Andrew R.T Davies, leader of the Welsh Conservatives, has labelled the decision of the Welsh Government to scrap plans to bid for the 2026 Commonwealth Games as “pathetic” and argues that Brexit has been used as “smokescreen”.
Welsh Economy Secretary Ken Skates ended hopes of a bid yesterday, specifically mentioning Brexit - the British public's referendum decision to leave the European Union last month - as a factor.
The Labour politician claimed “financial uncertainties” resulting from Brexit had made it “very difficult to justify a bid to host the Commonwealth Games at this time".
He also stated that analysis had been undertaken to review the potential advantages, benefits, risks and costs of a bid, which ultimately estimated the cost would be in the region of £1.3 billion ($1.7 billion/€1.5 billion) to £1.5 billion ($2 billion/€1.8 billion) to deliver a successful Games.
insidethegames understands Commonwealth Games Federation (CGF) officials are surprised by the costs mentioned in the feasibility study.
Research carried out by Audit Scotland on Glasgow 2014 found that the Games had been delivered for just £543 million ($712 million/€648 million), while it was also £32 million ($42 million/€38 million) under budget.
Davies, who supported the campaign to leave the European Union and has since claimed Wales should embrace opportunities created by the decision, has slammed the Welsh Government for dropping the proposed bid.
“This is hugely disappointing, and it’s rather pathetic that the Welsh Government is once again attempting to use Brexit as a smokescreen to disguise a lack of ambition and imagination,” he said.
“Having jumped on the bandwagon of Welsh sporting success over the summer the Welsh Labour Government is now abandoning the stage.
“Welsh sport needs major competitions and stars for the future - not working groups.
“Clearly a bid would have come at great cost, but over the extended period the economic, social and sporting benefits to Wales would have been huge.
“This is a sad day for Welsh sport.”
It was claimed a review of sports facility provisions in the country would be carried out following the decision, to ensure Wales are in a position to stage major sporting events, as well as attempting to boost the number of young people taking part in sport.

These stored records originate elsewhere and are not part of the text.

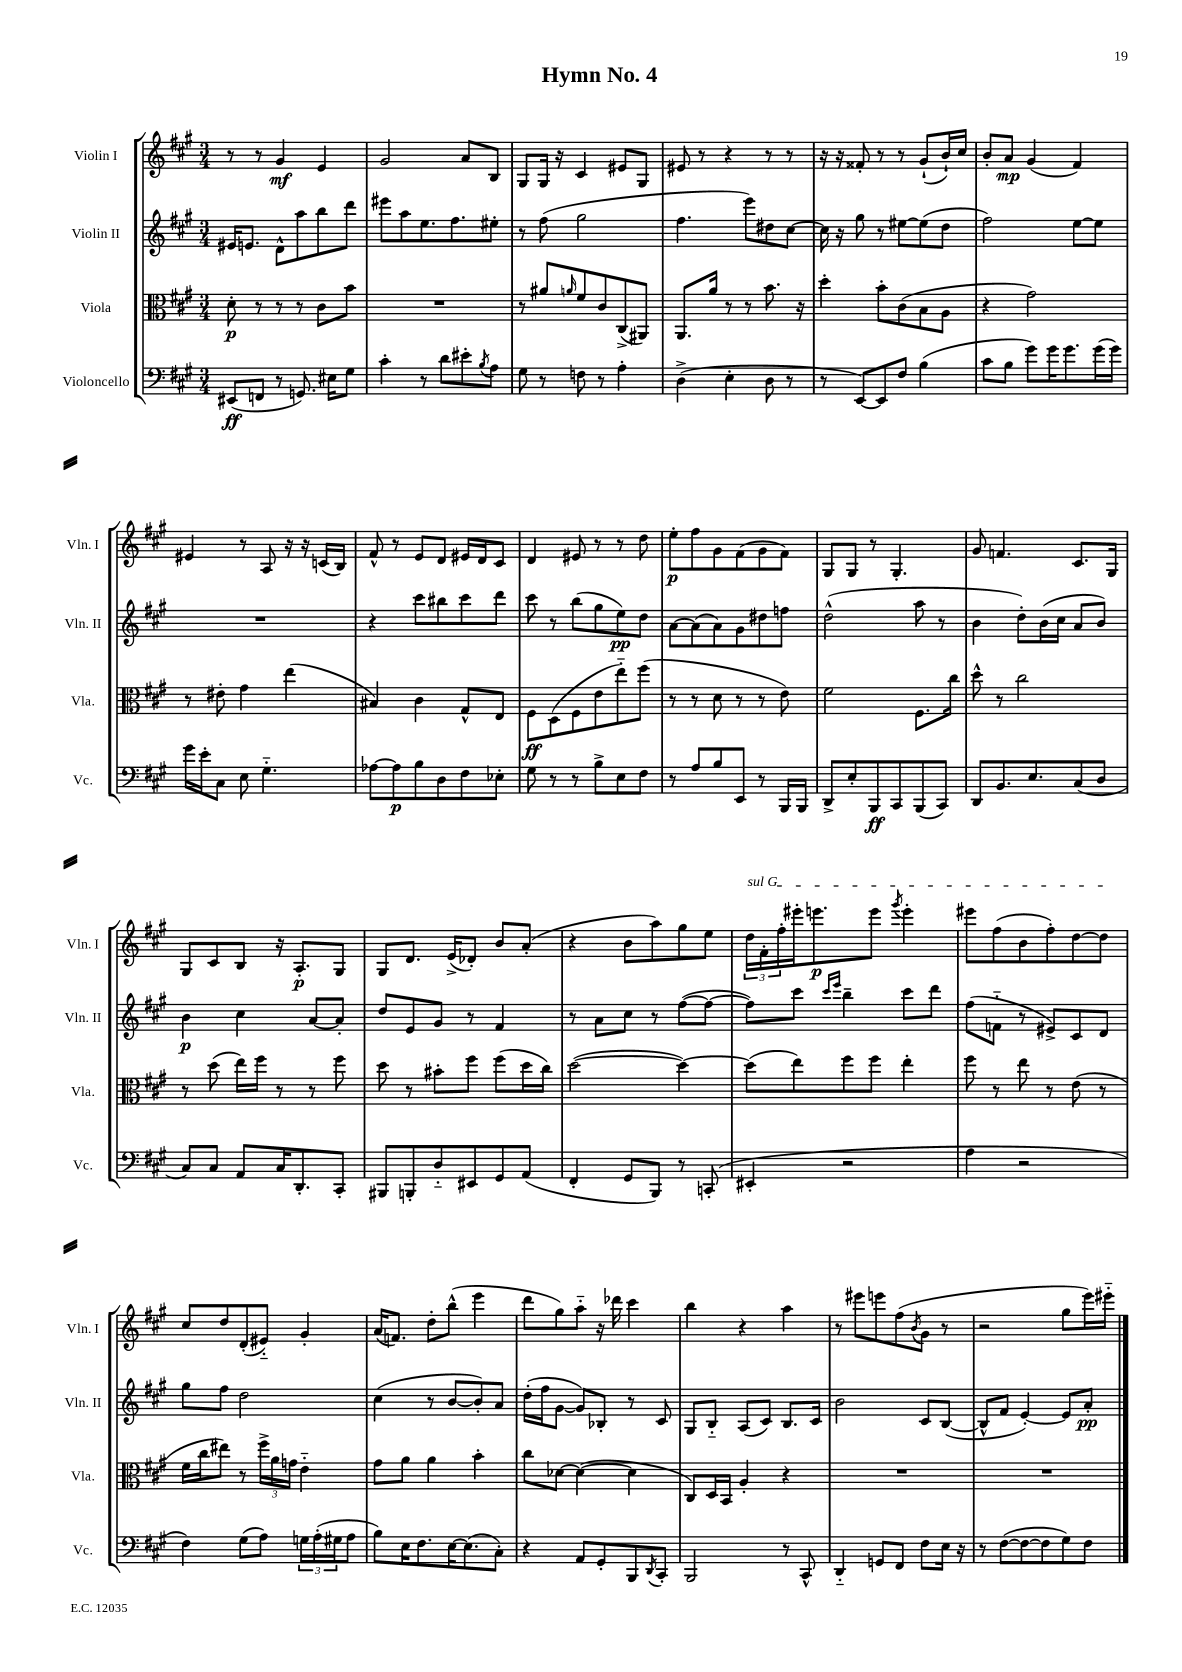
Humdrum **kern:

**kern	**kern	**kern	**kern
*staff4	*staff3	*staff2	*staff1
*clefF4	*clefC3	*clefG2	*clefG2
*k[f#c#g#]	*k[f#c#g#]	*k[f#c#g#]	*k[f#c#g#]
*M3/4	*M3/4	*M3/4	*M3/4
(8EE#/L	8d'\	16e#/LK	8r
.	.	8.e/J	.
8FF/J	8r	.	8r
8r	8r	8d^^\L	4g#/
8.GG/)	8r	8aa\	.
.	8c#\L	8bb\	4e/
16E#\LK	.	.	.
8G#\J	8b\J	8ddd\J	.
=	=	=	=
4c#'\	2.r	8eee#\L	2g#/
.	.	8aa\	.
8r	.	8.ee\	.
8d\L	.	.	.
.	.	8.ff#\	.
8e#'\	.	.	8a/L
8qB/	.	.	.
8A\J	.	8ee#'\J	8B/J
=	=	=	=
8G#\	8r	8r	8G#/L
8r	8a#/L	(8ff#\	16G#/Jk
.	.	.	16r
.	16qqa/	.	.
8F\	8f#/	2gg#\	4c#/
8r	8c#/	.	.
4A'\	(8C#^/	.	8e#/L
.	8AA#/J)	.	8G#/J
=	=	=	=
(4D^\	8.AA/L	4.ff#\	8e#/
.	.	.	8r
.	16a/Jk	.	.
4E'\	8r	.	4r
.	8r	8eee\L)	.
8D\	8.b\	8dd#\	8r
8r	.	[8cc#\J	8r
.	16r	.	.
=	=	=	=
8r	4dd'\	16cc#\]	16r
.	.	16r	16r
[8EE/L)	.	8gg#\	8f##'/
8EE/]	8b'\L	8r	8r
8F#/J	(8c#\	[8ee#\L	8r
(4B\	8B\	(8ee#\]	(8g#`/L
.	8A\J	8dd\J	16b`/L)
.	.	.	16cc#/JJ
=	=	=	=
8c#\L	4r	2ff#\)	8b'/L
8B\J	.	.	8a/J
8g#\L)	2g#\)	.	(4g#/
16g#\K	.	.	.
8.g#\	.	.	.
.	.	[8ee\L	4f#/)
(16g#\L	.	8ee\]J	.
16g#\JJ)	.	.	.
=	=	=	=
16g#\LL	8r	2.r	4e#/
16e'\J	.	.	.
8C#\J	8e#'\	.	.
8E\	4g#\	.	8r
4.G#'~\	.	.	8A/
.	(4ee\	.	16r
.	.	.	16r
.	.	.	(16c/LL
.	.	.	16B/JJ)
=	=	=	=
[8A-\L	4B#/)	4r	8f#^^/
8A-\]	.	.	8r
8B\	4c#\	8ccc#\L	8e/L
8D\	.	8bb#\	8d/J
8F#\	8G#^^/L	8ccc#\	16e#/LL
.	.	.	16d/J
8E-'\J	8E/J	8ddd\J	8c#/J
=	=	=	=
8G#\	8F#\L	8ccc#\	4d/
8r	(8D\	8r	.
8r	8F#\	(8bb\L	8e#/
8B^\L	8e\	8gg#\	8r
8E\	8ee'~\)	8ee\)	8r
8F#\J	(8ff#\J	8dd\J	8dd\
=	=	=	=
8r	8r	[8a\L	8ee'\L
8A/L	8r	(8a\]	8ff#\
8B/	8d\	8a\)	8g#\
8EE/J	8r	8g#\	(8f#\
8r	8r	8dd#\	8g#\
16BBB/LL	8e\)	8ff\J	8f#\J)
16BBB/JJ	.	.	.
=	=	=	=
8DD^/L	2f#\	(2dd^^\	8G#/L
8E'/	.	.	8G#/J
8BBB/	.	.	8r
8CC#/	.	.	4.G#'/
(8BBB/	8.F#\L	8aa\	.
8CC#/J)	.	8r	.
.	16cc#\Jk	.	.
=	=	=	=
8DD/L	8dd^^\	4b\	8g#/
8.BB/	8r	.	4.f/
.	2cc#\	8dd'\L)	.
8.E/	.	.	.
.	.	(16b\L	.
.	.	16cc#\JJ	.
(8C#/	.	8a/L	8.c#/L
8D/J	.	8b/J)	.
.	.	.	16G#/Jk
=	=	=	=
8C#/L)	8r	4b\	8G#/L
8C#/J	(8dd\	.	8c#/
8AA/L	16ee\LL)	4cc#\	8B/J
.	16ff#\JJ	.	.
16C#/K	8r	.	16r
8.DD'/	.	.	8.A'/L
.	8r	[8a/L	.
8CC#'/J	8ff#\	8a'/]J	8G#/J
=	=	=	=
8BBB#/L	8dd\	8dd/L	8G#/L
8BBB'/	8r	8e/	8.d/J
8D'~/	8b#'\L	8g#/J	.
.	.	.	(16e^/LK
8EE#/	8ff#\J	8r	8d-'/J)
8GG#/	(8ff#\L	4f#/	8b/L
(8AA/J	16dd\L	.	(8a'/J
.	16cc#\JJ)	.	.
=	=	=	=
4FF#'/	([2dd\	8r	4r
.	.	8a\L	.
8GG#/L	.	8cc#\J	8b\L
8BBB/J)	.	8r	8aa\)
8r	4dd\_)	([8ff#\L	8gg#\
(8CC'/	.	8ff#\_J	8ee\J
=	=	=	=
4EE#'/	(8dd\]L	8ff#\]L)	24dd\LL
.	.	.	24f#'\
.	.	.	24ff#'\
.	8ee\)	8ccc#\J	16eee#'\J
.	.	.	8.eee\
.	.	16qqccc#/LL	.
.	.	16qqeee/JJ	.
2r	8ff#\	4bb~\	.
.	8ff#\J	.	8eee\J
.	.	.	8qggg#/
.	4ee'\	8ccc#\L	4eee'\
.	.	8ddd\J	.
=	=	=	=
4A\	8ff#\	(8ff#\L	8eee#\L
.	8r	8f'~\J	(8ff#\
2r	8ee\	8r	8b\
.	8r	8e#^/L)	8ff#'\)
.	(8e\	8c#/	[8dd\
.	8r	8d/J	8dd\]J
=	=	=	=
4F#\)	16f#\LL	8gg#\L	8cc#/L
.	16cc#\J	.	.
.	8ee#\J)	8ff#\J	8dd/
(8G#\L	8r	2dd\	(8d'/
8A\J)	24ff#^\LL	.	8e#'~/J)
.	24a\	.	.
.	24g\JJ	.	.
24G\LL	4e'~\	.	4g#'/
(24A'\	.	.	.
24G#\J	.	.	.
8A\J	.	.	.
=	=	=	=
8B\L)	8g#\L	(4cc#\	(16a/LK
.	.	.	8.f/J)
16E\K	8a\J	.	.
8.F#\	.	.	.
.	4a\	8r	8dd'\L
[16E\K	.	[8b/L	(8bb^^\J
(8.E\]	.	.	.
.	4b'\	8b'/])	4eee\
8C#'\J)	.	8a/J	.
=	=	=	=
4r	8cc#\L	(16dd'\LL	8ddd\L
.	.	16ff#\J	.
.	[8d-\J	[8g#\J	8gg#\)
8AA/L	(4d-\_	8g#/]L)	8aa'~\J
8GG#'/	.	8B-'/J	16r
.	.	.	16ddd-\
8BBB/	4d-\]	8r	4ccc#\
8qDD/	.	.	.
8CC#'/J	.	8c#/	.
=	=	=	=
2BBB/	8C#/L)	8G#/L	4bb\
.	16D/L	8B'~/J	.
.	16BB/JJ	.	.
.	4A'/	(8A/L	4r
.	.	8c#/J)	.
8r	4r	8.B/L	4aa\
8CC#^^/	.	.	.
.	.	16c#/Jk	.
=	=	=	=
4DD'~/	2.r	2b\	8r
.	.	.	8eee#\L
8GG/L	.	.	8eee\
8FF#/J	.	.	(8ff#\
.	.	.	8qb/
8F#\L	.	8c#/L	8g#\J
16E\Jk	.	([8B/J	8r
16r	.	.	.
=	=	=	=
8r	2.r	8B^^/]L	2r
([8F#\L	.	8f#/J	.
8F#\_	.	[4e'/)	.
8F#\]	.	.	.
8G#\)	.	8e/]L	8gg#\L
8F#\J	.	8a'/J	16eee\L)
.	.	.	16eee#'~\JJ
==	==	==	==
*-	*-	*-	*-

Various major sporting events have been held in Wales in recent times, including the International Paralympic Committee Athletics European Championships in Swansea in 2014.
The country are set to host the UEFA Champions League final in capital Cardiff in 2017.
Secretary of State for Wales, Alun Cairns, has also criticised the decision by highlighting how a bid had featured in the manifestos of all political parties in the country.
“I am disappointed that the 2026 bid has been shelved, after having worked closely with a number of sporting bodies in Wales and the Commonwealth Games Federation to facilitate and encourage a major bid," he said.
“There are of course uncertainties about the world post-Brexit, but the economic benefits of the Commonwealth Games are vast.
“I cannot overstate the value of Wales continuing to cement an international reputation for hosting and delivering sporting and cultural events.
“Now is the time to pursue the large economic prizes for Wales with the same spirit our footballers showed in the Euro 2016 tournament.
“The announcement today is all the more disappointing when the bid for the Commonwealth Games was only recently included in the manifestos of all political parties in Wales.”
Wales last hosted what was then called the British Empire and Commonwealth Games in 1958, when they took place in Cardiff.
The news is a blow to the CGF who awarded the 2022 Commonwealth Games to Durban, after what ended as a one-horse race.
The South African city was the sole bidder following the withdrawal of Canadian city Edmonton due to falling oil prices.
Edmonton has vowed to instead focus on the 2026 edition, for which another possible contender is Port Moresby, the Papua New Guinea capital which hosted last year's Pacific Games.
An English bid is also considered a possibility.
Liverpool Mayor Joe Anderson promised to continue with a manifesto pledge to launch a bid after being re-elected as the city’s Mayor in May.
Birmingham has been touted as another contender, with former British Prime Minister David Cameron promising the Government would support whichever British city bids.
However, he was replaced this month by Theresa May after the Brexit fall-out.